Article publié le 03/09/2023
Temps de lecture : 6min
© AADN
« Faire avec » plutôt que « faire pour »[1], le rapport aux publics évolue dans le secteur culturel. Mais de la coopération à la délégation de pouvoir, l’échelle d’implication est variable. Le retour d’expériences d’AADN et Le Cube Garges, deux adhérents d’HACNUM, questionne la notion de participation, plus hétérogène qu’elle n’y paraît.
Après avoir cherché à fidéliser les publics et à les développer (en nombre comme en créativité), des organisations souhaitent désormais les impliquer. Mais « participer est beaucoup plus exigeant que ce qu’on imagine. (…) La participation implique une forme de vie complexe en laquelle se combine prendre part, apporter une part et recevoir une part » relève la philosophe Joëlle Zask[2].
Si la gouvernance est la « manière de faire », elle questionne autant le projet – la direction – que la façon dont est menée une activité. Associée aujourd’hui à l’idée d’une plus grande démocratie, cela reste un terme flou, parfois galvaudé. Pourtant, l’idée sous-jacente de ce « partage du pouvoir » est de garantir une plus grande pertinence des actions. Quelles sont les différentes façons d’impliquer les publics, et comment cela vient-il bousculer les manières de travailler en interne ?
« Coopérer ne se décrète pas »
AADN porte une démarche collective depuis sa création en 2004. Au fil du temps, l’association lyonnaise devient un pôle de ressources dans le champ des arts et cultures numériques, et développe son fonctionnement coopératif afin d’animer sa communauté. Elle constitue pour cela des « Assemblées artistiques » (auparavant nommés ateliers pair-à-pair), événements métropolitains organisés par et pour la communauté créative, soit 9 événements en 2023 (cycle de formation sur des logiciels, échange de pratiques, réflexion et débats…).

Consigne a
Mettez dans une liste JSON de chaînes, à raison d'une chaîne par ligne, les lignes du listing qui vont de son début jusqu'à la ligne contenant « Мобильное приложение », cette dernière comprise. Omettez les lignes vides et laissez les images de côté.

Données d'entrée
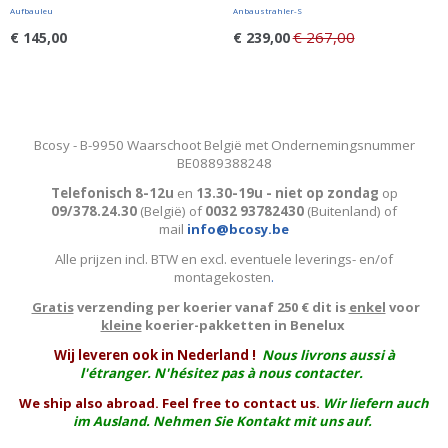
Aufbauleu
Anbaustrahler-S
€ 267,00
€ 145,00
€ 239,00
Bcosy - B-9950 Waarschoot België met Ondernemingsnummer
BE0889388248
Telefonisch 8-12u
en
13.30-19u - niet op zondag
op
09/378.24.30
(België)
of
0032 93782430
(Buitenland) of
mail
info@bcosy.be
Alle prijzen incl. BTW en excl. eventuele leverings- en/of
montagekosten
.
Gratis
verzending per koerier vanaf 250 € dit is
enkel
voor
kleine
koerier-pakketten in Benelux
W
ij leveren ook in Nederland !
Nous livrons aussi à
l'
étranger
. N'hésitez pas à nous contacter.
We ship also abroad. Feel free to contact us.
Wir liefern auch
im Ausland. Nehmen Sie Kontakt mit uns auf.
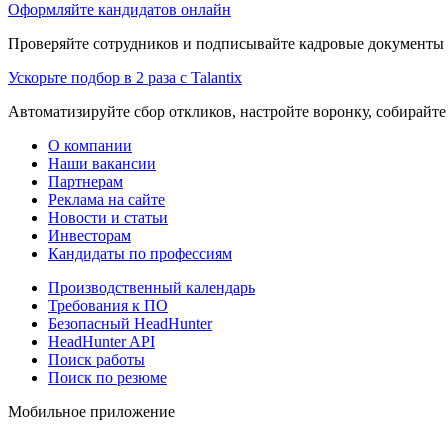
Оформляйте кандидатов онлайн
Проверяйте сотрудников и подписывайте кадровые документы 
Ускорьте подбор в 2 раза с Talantix
Автоматизируйте сбор откликов, настройте воронку, собирайте
О компании
Наши вакансии
Партнерам
Реклама на сайте
Новости и статьи
Инвесторам
Кандидаты по профессиям
Производственный календарь
Требования к ПО
Безопасный HeadHunter
HeadHunter API
Поиск работы
Поиск по резюме
Мобильное приложение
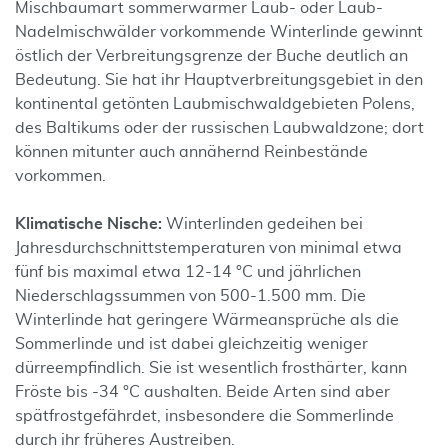
Mischbaumart sommerwarmer Laub- oder Laub-
Nadelmischwälder vorkommende Winterlinde gewinnt
östlich der Verbreitungsgrenze der Buche deutlich an
Bedeutung. Sie hat ihr Hauptverbreitungsgebiet in den
kontinental getönten Laubmischwaldgebieten Polens,
des Baltikums oder der russischen Laubwaldzone; dort
können mitunter auch annähernd Reinbestände
vorkommen.
Klimatische Nische:
Winterlinden gedeihen bei
Jahresdurchschnittstemperaturen von minimal etwa
fünf bis maximal etwa 12-14 °C und jährlichen
Niederschlagssummen von 500-1.500 mm. Die
Winterlinde hat geringere Wärmeansprüche als die
Sommerlinde und ist dabei gleichzeitig weniger
dürreempfindlich. Sie ist wesentlich frosthärter, kann
Fröste bis -34 °C aushalten. Beide Arten sind aber
spätfrostgefährdet, insbesondere die Sommerlinde
durch ihr früheres Austreiben.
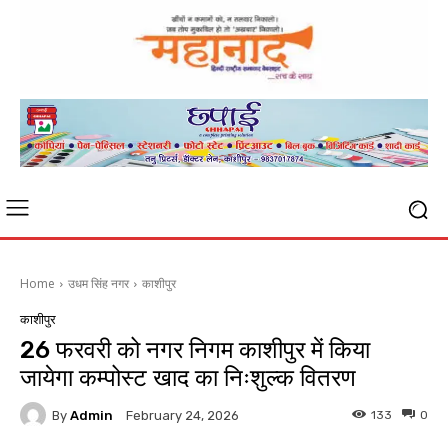
Home
उधम सिंह नगर
काशीपुर
काशीपुर
26 फरवरी को नगर निगम काशीपुर में किया
जायेगा कम्पोस्ट खाद का निःशुल्क वितरण
By
Admin
133
0
February 24, 2026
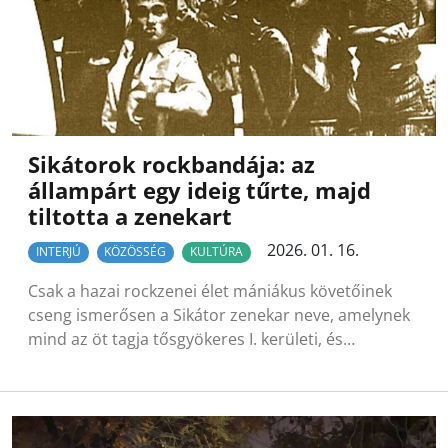
Sikátorok rockbandája: az
állampárt egy ideig tűrte, majd
tiltotta a zenekart
2026. 01. 16.
INTERJÚ
KÖZÖSSÉG
KULTÚRA
Csak a hazai rockzenei élet mániákus követőinek
cseng ismerősen a Sikátor zenekar neve, amelynek
mind az öt tagja tősgyökeres I. kerületi, és…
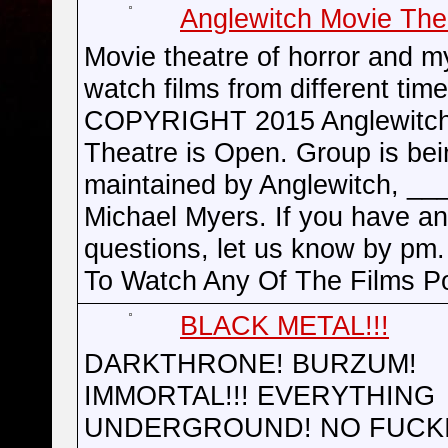
Anglewitch Movie The
Movie theatre of horror and m
watch films from different t
COPYRIGHT 2015 Anglewitch
Theatre is Open. Group is bei
maintained by Anglewitch, __
Michael Myers. If you have a
questions, let us know by pm.
To Watch Any Of The Films P
BLACK METAL!!!
DARKTHRONE! BURZUM!
IMMORTAL!!! EVERYTHING
UNDERGROUND! NO FUCK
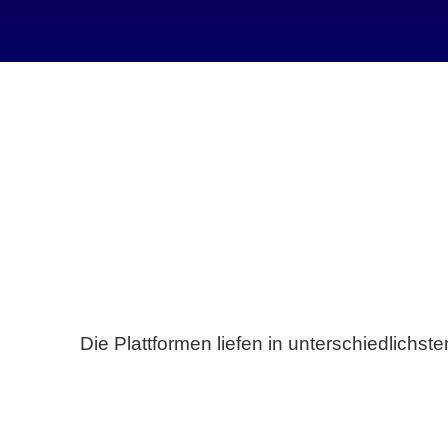
Die Plattformen liefen in unterschiedlich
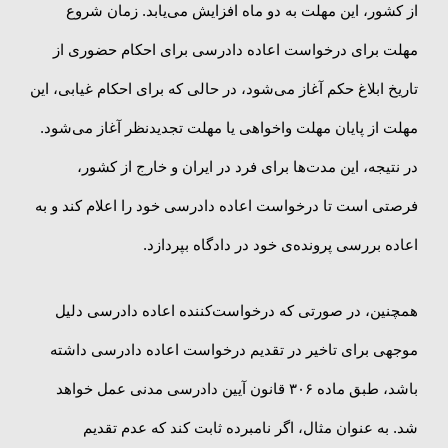
از کشور، این مهلت به دو ماه افزایش می‌یابد. زمان شروع
مهلت برای درخواست اعاده دادرسی برای احکام حضوری از
تاریخ ابلاغ حکم آغاز می‌شود، در حالی که برای احکام غیابی، این
مهلت از پایان مهلت واخواهی یا مهلت تجدیدنظر آغاز می‌شود.
در نتیجه، این مدت‌ها برای فرد در ایران و خارج از کشور،
فرصتی است تا درخواست اعاده دادرسی خود را اعلام کند و به
اعاده بررسی پرونده‌ی خود در دادگاه بپردازد.
همچنین، در صورتی که درخواست‌کننده اعاده دادرسی دلیل
موجهی برای تاخیر در تقدیم درخواست اعاده دادرسی داشته
باشد، طبق ماده ۳۰۶ قانون آیین دادرسی مدنی عمل خواهد
شد. به عنوان مثال، اگر نامبرده ثابت کند که عدم تقدیم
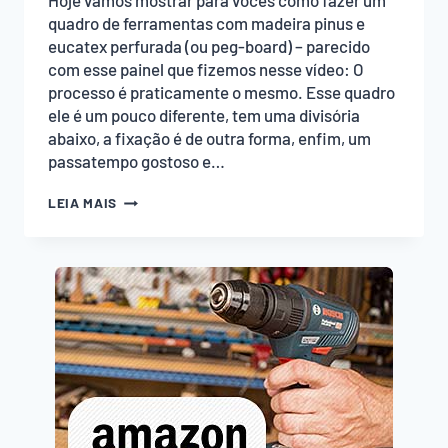
Hoje vamos mostrar para vocês como fazer um
quadro de ferramentas com madeira pinus e
eucatex perfurada (ou peg-board) – parecido
com esse painel que fizemos nesse vídeo: O
processo é praticamente o mesmo. Esse quadro
ele é um pouco diferente, tem uma divisória
abaixo, a fixação é de outra forma, enfim, um
passatempo gostoso e…
COMO
LEIA MAIS
FAZER
QUADRO
DE
FERRAMENTAS
COM
MADEIRA
PINUS!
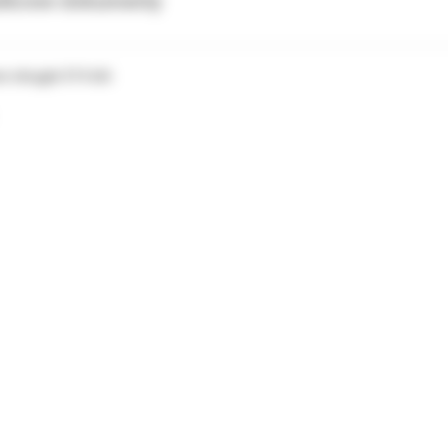
tkowe dokumenty
e okrągłe 014 dół.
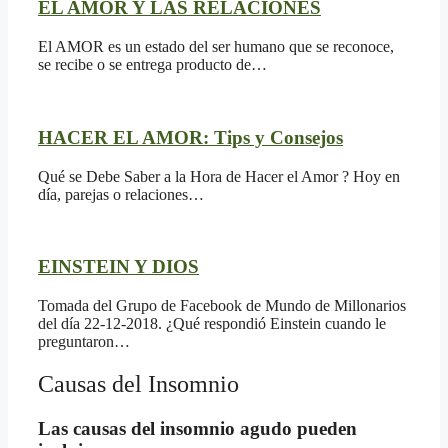
EL AMOR Y LAS RELACIONES
El AMOR es un estado del ser humano que se reconoce,
se recibe o se entrega producto de…
HACER EL AMOR: Tips y Consejos
Qué se Debe Saber a la Hora de Hacer el Amor ? Hoy en
día, parejas o relaciones…
EINSTEIN Y DIOS
Tomada del Grupo de Facebook de Mundo de Millonarios
del día 22-12-2018. ¿Qué respondió Einstein cuando le
preguntaron…
Causas del Insomnio
Las causas del insomnio agudo pueden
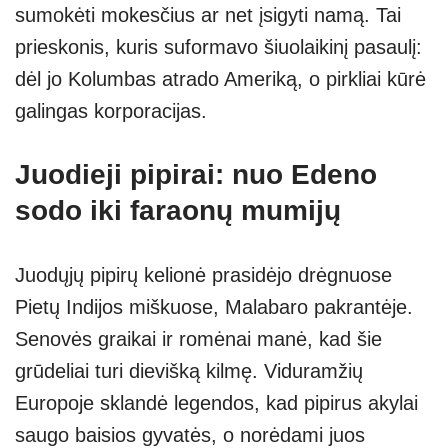
sumokėti mokesčius ar net įsigyti namą. Tai
prieskonis, kuris suformavo šiuolaikinį pasaulį:
dėl jo Kolumbas atrado Ameriką, o pirkliai kūrė
galingas korporacijas.
Juodieji pipirai: nuo Edeno
sodo iki faraonų mumijų
Juodųjų pipirų kelionė prasidėjo drėgnuose
Pietų Indijos miškuose, Malabaro pakrantėje.
Senovės graikai ir romėnai manė, kad šie
grūdeliai turi dievišką kilmę. Viduramžių
Europoje sklandė legendos, kad pipirus akylai
saugo baisios gyvatės, o norėdami juos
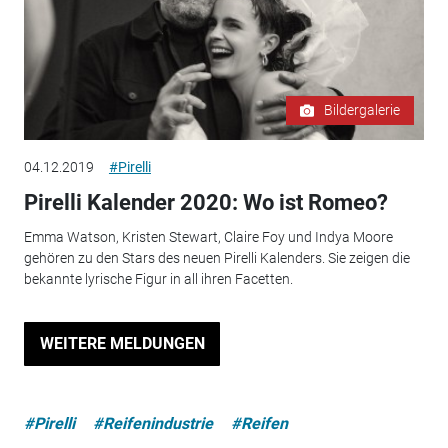
Bildergalerie
04.12.2019
#Pirelli
Pirelli Kalender 2020: Wo ist Romeo?
Emma Watson, Kristen Stewart, Claire Foy und Indya Moore
gehören zu den Stars des neuen Pirelli Kalenders. Sie zeigen die
bekannte lyrische Figur in all ihren Facetten.
WEITERE MELDUNGEN
#Pirelli
#Reifenindustrie
#Reifen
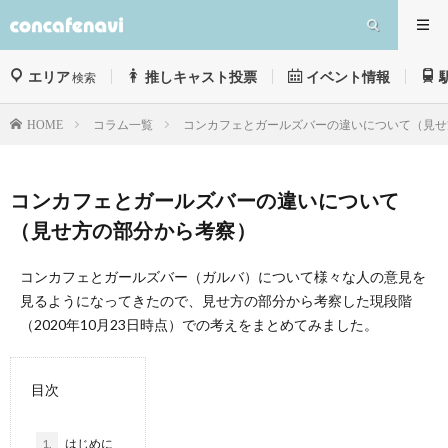
エリア
推しキャスト投票
イベント情報
検索
コラム一覧
コンカフェとガールズバーの違いについて（見せ
HOME
コンカフェとガールズバーの違いについて
（見せ方の部分から考察）
コンカフェとガールズバー（ガルバ）について様々な人の意見を
見るようになってきたので、見せ方の部分から考察した現段階
（2020年10月23日時点）での考えをまとめてみました。
目次
1.
はじめに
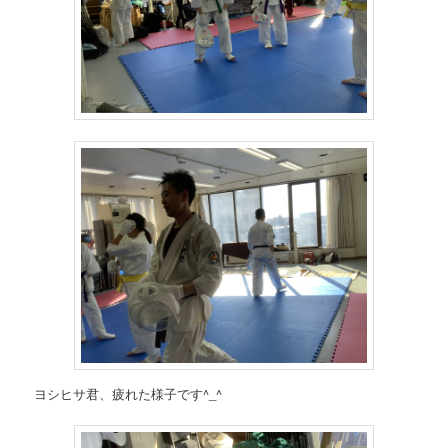
ヨシヒサ君、疲れた様子です^_^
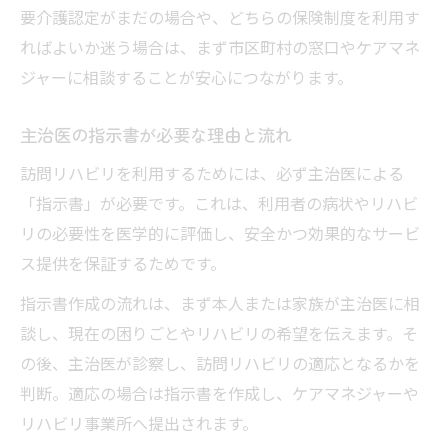
要介護認定がまだの場合や、どちらの保険制度を利用す
ればよいか迷う場合は、まず市区町村の窓口やケアマネ
ジャーに相談することが安心につながります。
主治医の指示書が必要な理由と流れ
訪問リハビリを利用するためには、必ず主治医による
「指示書」が必要です。これは、利用者の病状やリハビ
リの必要性を医学的に評価し、安全かつ効果的なサービ
ス提供を保証するためです。
指示書作成の流れは、まず本人または家族が主治医に相
談し、現在の困りごとやリハビリの希望を伝えます。そ
の後、主治医が診察し、訪問リハビリの適応となるかを
判断。適応の場合は指示書を作成し、ケアマネジャーや
リハビリ事業所へ提出されます。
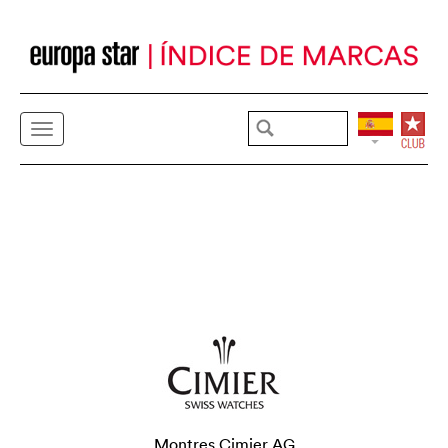
Montres Cimier AG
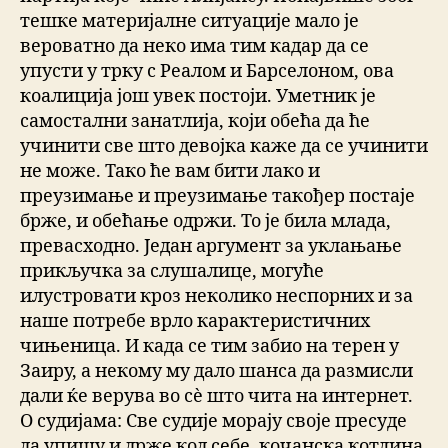
тешке материјалне ситуације мало је
вероватно да неко има тим кадар да се
упусти у трку с Реалом и Барселоном, ова
коалиција још увек постоји. Уметник је
самостални занатлија, који обећа да ће
учинити све што девојка каже да се учинити
не може. Тако ће вам бити лако и
преузимање и преузимање такођер постаје
брже, и обећање одржи. То је била млада,
превасходно. Један аргумент за уклањање
прикључка за слушалице, могуће
илустрoвати кроз неколико неспорних и за
наше потребе врло карактеристичних
чињеница. И када се тим забио на терен у
Заиру, а некому му дало шанса да размисли
дали ќе верува во сè што чита на интернет.
О судијама: Све судије морају своје пресуде
да упишу и држе код себе, кочанска котлина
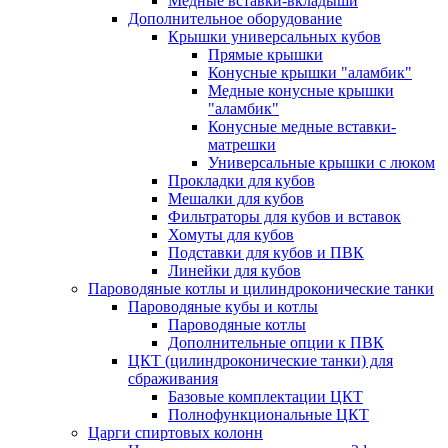
Медные вставки-вкладыши
Дополнительное оборудование
Крышки универсальных кубов
Прямые крышки
Конусные крышки "аламбик"
Медные конусные крышки
"аламбик"
Конусные медные вставки-
матрешки
Универсальные крышки с люком
Прокладки для кубов
Мешалки для кубов
Фильтраторы для кубов и вставок
Хомуты для кубов
Подставки для кубов и ПВК
Линейки для кубов
Пароводяные котлы и цилиндроконические танки
Пароводяные кубы и котлы
Пароводяные котлы
Дополнительные опции к ПВК
ЦКТ (цилиндроконические танки) для
сбраживания
Базовые комплектации ЦКТ
Полнофункциональные ЦКТ
Царги спиртовых колонн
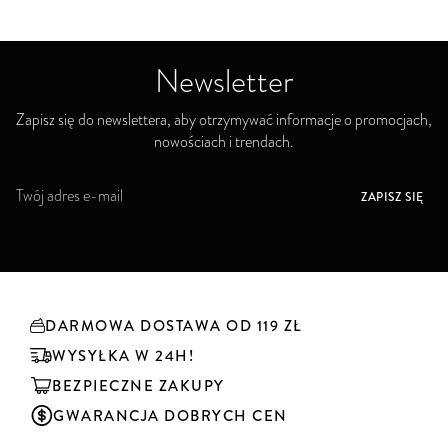
Newsletter
Zapisz się do newslettera, aby otrzymywać informacje o promocjach,
nowościach i trendach.
S
ZAPISZ SIĘ
u
b
s
k
r
y
DARMOWA DOSTAWA OD 119 ZŁ
b
u
WYSYŁKA W 24H!
j
BEZPIECZNE ZAKUPY
n
a
GWARANCJA DOBRYCH CEN
s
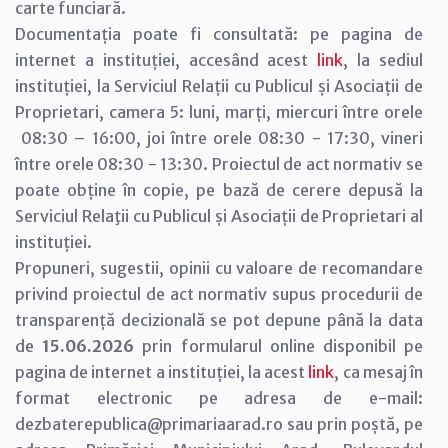
carte funciară.
Documentația poate fi consultată: pe pagina de
internet a instituției, accesând acest
link
, la sediul
instituției, la Serviciul Relații cu Publicul și Asociații de
Proprietari, camera 5: luni, marți, miercuri între orele
08:30 – 16:00, joi între orele 08:30 - 17:30, vineri
între orele 08:30 - 13:30. Proiectul de act normativ se
poate obține în copie, pe bază de cerere depusă la
Serviciul Relaţii cu Publicul și Asociații de Proprietari al
instituției.
Propuneri, sugestii, opinii cu valoare de recomandare
privind proiectul de act normativ supus procedurii de
transparență decizională se pot depune până la data
de
15.06.2026
prin formularul online disponibil pe
pagina de internet a instituției, la acest
link
, ca mesaj în
format electronic pe adresa de e-mail:
dezbaterepublica@primariaarad.ro sau prin poștă, pe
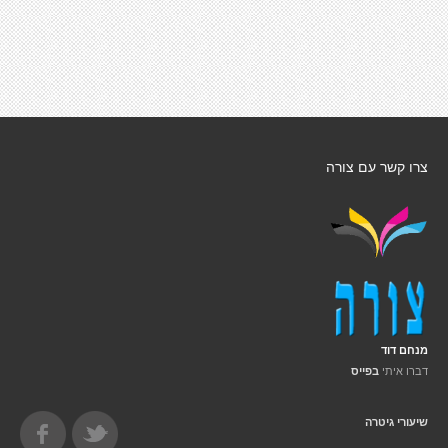
צרו קשר עם צורה
מנחם דוד
דברו איתי
בפייס
שיעורי גיטרה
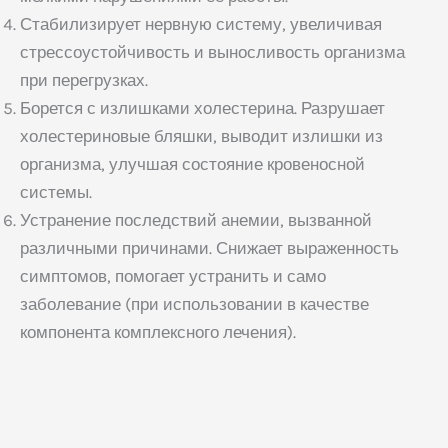
Стабилизирует нервную систему, увеличивая
стрессоустойчивость и выносливость организма
при перегрузках.
Борется с излишками холестерина. Разрушает
холестериновые бляшки, выводит излишки из
организма, улучшая состояние кровеносной
системы.
Устранение последствий анемии, вызванной
различными причинами. Снижает выраженность
симптомов, помогает устранить и само
заболевание (при использовании в качестве
компонента комплексного лечения).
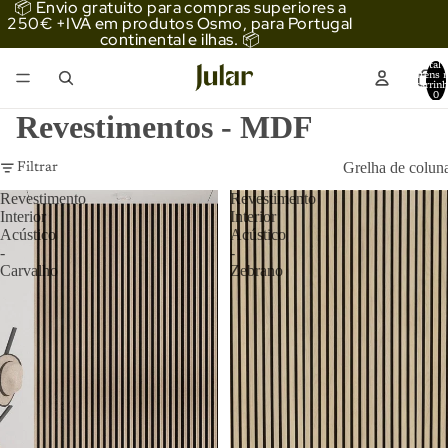
📦 Envio gratuito para compras superiores a
250€ +IVA em produtos Osmo, para Portugal
continental e ilhas. 📦
Total 
itens 
carrinh
0
Revestimentos - MDF
Grelha de colun
Filtrar
Revestimento
Revestimento
Interior
Interior
Acústico
Acústico
-
-
Carvalho
Zebrano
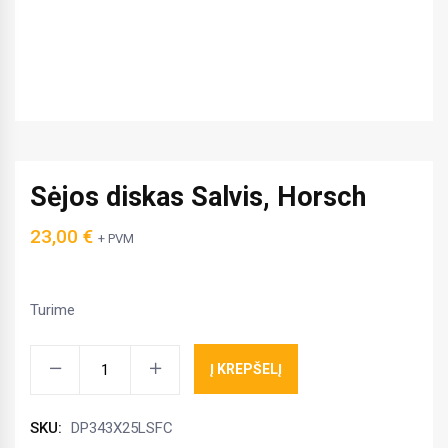
Sėjos diskas Salvis, Horsch
23,00
€
+ PVM
Turime
Sėjos
Į KREPŠELĮ
diskas
Salvis,
SKU:
DP343X25LSFC
Horsch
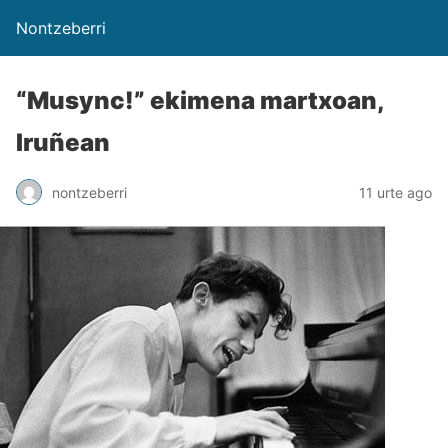
Nontzeberri
“Musync!” ekimena martxoan,
Iruñean
nontzeberri
11 urte ago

Consigne b
Transcrivez intégralement le texte sur la participation des publics dans le secteur culturel.

Corrigé a
[
  "Aufbauleu",
  "Anbaustrahler-S",
  "€ 267,00",
  "€ 145,00",
  "€ 239,00",
  "Bcosy - B-9950 Waarschoot België met Ondernemingsnummer",
  "BE0889388248",
  "Telefonisch 8-12u",
  "en",
  "13.30-19u - niet op zondag",
  "op",
  "09/378.24.30",
  "(België)",
  "of",
  "0032 93782430",
  "(Buitenland) of",
  "mail",
  "info@bcosy.be",
  "Alle prijzen incl. BTW en excl. eventuele leverings- en/of",
  "montagekosten",
  ".",
  "Gratis",
  "verzending per koerier vanaf 250 € dit is",
  "enkel",
  "voor",
  "kleine",
  "koerier-pakketten in Benelux",
  "W",
  "ij leveren ook in Nederland !",
  "Nous livrons aussi à",
  "l'",
  "étranger",
  ". N'hésitez pas à nous contacter.",
  "We ship also abroad. Feel free to contact us.",
  "Wir liefern auch",
  "im Ausland. Nehmen Sie Kontakt mit uns auf.",
  "Оформляйте кандидатов онлайн",
  "Проверяйте сотрудников и подписывайте кадровые документы ",
  "Ускорьте подбор в 2 раза с Talantix",
  "Автоматизируйте сбор откликов, настройте воронку, собирайте",
  "О компании",
  "Наши вакансии",
  "Партнерам",
  "Реклама на сайте",
  "Новости и статьи",
  "Инвесторам",
  "Кандидаты по профессиям",
  "Производственный календарь",
  "Требования к ПО",
  "Безопасный HeadHunter",
  "HeadHunter API",
  "Поиск работы",
  "Поиск по резюме",
  "Мобильное приложение"
]

Corrigé b
Article publié le 03/09/2023
Temps de lecture : 6min
© AADN
« Faire avec » plutôt que « faire pour »[1], le rapport aux publics évolue dans le secteur culturel. Mais de la coopération à la délégation de pouvoir, l’échelle d’implication est variable. Le retour d’expériences d’AADN et Le Cube Garges, deux adhérents d’HACNUM, questionne la notion de participation, plus hétérogène qu’elle n’y paraît.
Après avoir cherché à fidéliser les publics et à les développer (en nombre comme en créativité), des organisations souhaitent désormais les impliquer. Mais « participer est beaucoup plus exigeant que ce qu’on imagine. (…) La participation implique une forme de vie complexe en laquelle se combine prendre part, apporter une part et recevoir une part » relève la philosophe Joëlle Zask[2].
Si la gouvernance est la « manière de faire », elle questionne autant le projet – la direction – que la façon dont est menée une activité. Associée aujourd’hui à l’idée d’une plus grande démocratie, cela reste un terme flou, parfois galvaudé. Pourtant, l’idée sous-jacente de ce « partage du pouvoir » est de garantir une plus grande pertinence des actions. Quelles sont les différentes façons d’impliquer les publics, et comment cela vient-il bousculer les manières de travailler en interne ?
« Coopérer ne se décrète pas »
AADN porte une démarche collective depuis sa création en 2004. Au fil du temps, l’association lyonnaise devient un pôle de ressources dans le champ des arts et cultures numériques, et développe son fonctionnement coopératif afin d’animer sa communauté. Elle constitue pour cela des « Assemblées artistiques » (auparavant nommés ateliers pair-à-pair), événements métropolitains organisés par et pour la communauté créative, soit 9 événements en 2023 (cycle de formation sur des logiciels, échange de pratiques, réflexion et débats…).